Un agriculteur-éleveur peut traiter ses cultures alimentaires avec des pesticides phytosanitaires industriels de haute toxicité biologique et environnementale, mais il n’est pas autorisé à soigner ses animaux avec de l’ortie, du pissenlit, du romarin, du miel de ses ruches. Toute automédication lui est interdite.

Le durcissement des réglementations de la santé en élevage entrave radicalement les pratiques favorables à la santé naturelle, à la sécurité sanitaire et alimentaire, et au développement des pratiques agroécologiques, favorisant ainsi la médecine conventionnelle et ses monopoles.

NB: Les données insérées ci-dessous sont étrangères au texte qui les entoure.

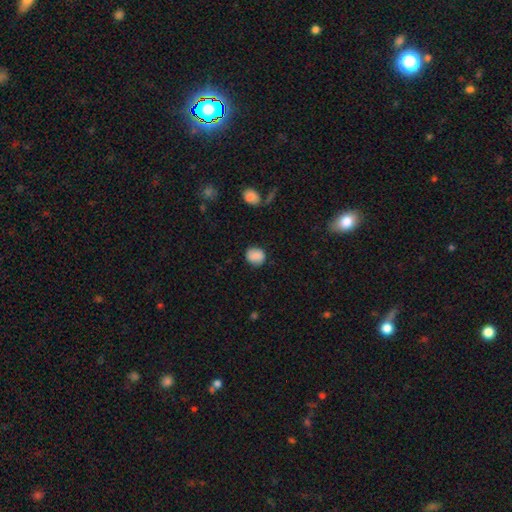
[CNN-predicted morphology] Smooth or featured?
  - smooth: 82% *
  - featured or disk: 9%
  - star or artifact: 9%
How rounded?
  - round: 71% *
  - in between: 28%
  - cigar-shaped: 1%
Merging?
  - none: 77% *
  - minor disturbance: 17%
  - major disturbance: 4%
  - merger: 2%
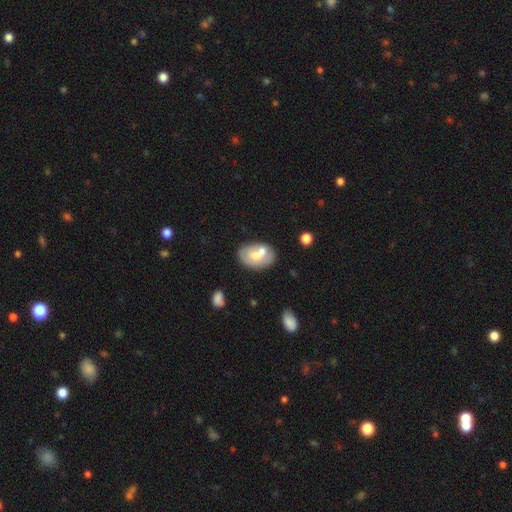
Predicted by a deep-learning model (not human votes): This appears to be a smooth galaxy with no disk features (56%) that is in between round and cigar-shaped (81%). Merging: none (43%).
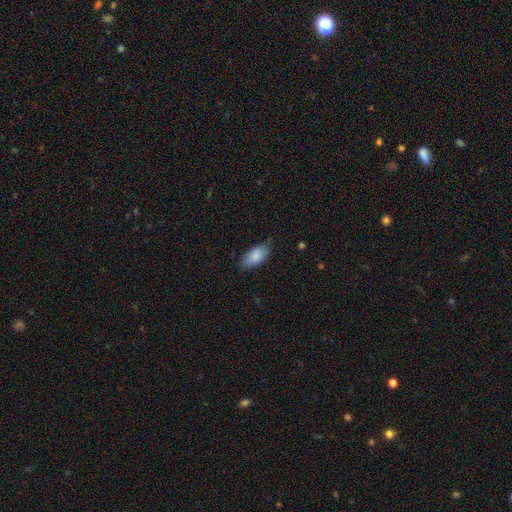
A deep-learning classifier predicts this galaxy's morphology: A smooth galaxy with no disk features (86%) that is in between round and cigar-shaped (92%). Merging: none (76%).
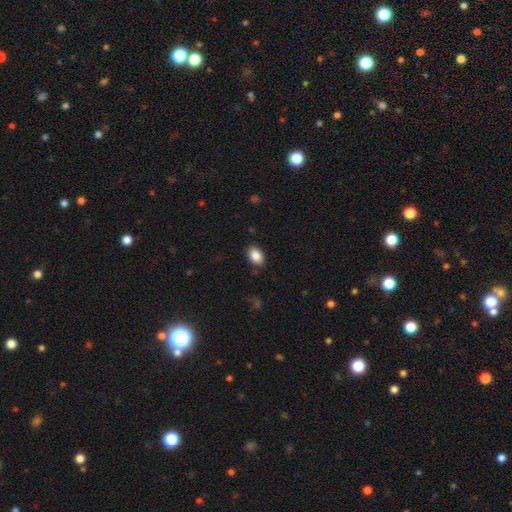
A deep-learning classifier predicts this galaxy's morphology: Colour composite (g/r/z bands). It shows a smooth galaxy with no disk features (87%) that is in between round and cigar-shaped (84%). Merging: none (86%).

Les administrations de l’agriculture, dans le cadre de la conditionnalité des aides PAC, ont intégré le bien-être animal dans leur évaluation des pratiques agricoles. Mais se soucient-elles du bien-être des agriculteurs, en particulier de la reconnaissance de leur droit à se réapproprier leur métier, leur image et leur avenir, alors que nombre d’entre eux font faillite voire même se suicident ?

Des réglementations orientées et des sanctions lourdes tentent d’endiguer la progression marquée des méthodes de santé naturelle dans les élevages. La pression s’est accrue d’un cran cette année. Que veulent défendre les administrations ? Que contestons-nous, professionnels de l’élevage ?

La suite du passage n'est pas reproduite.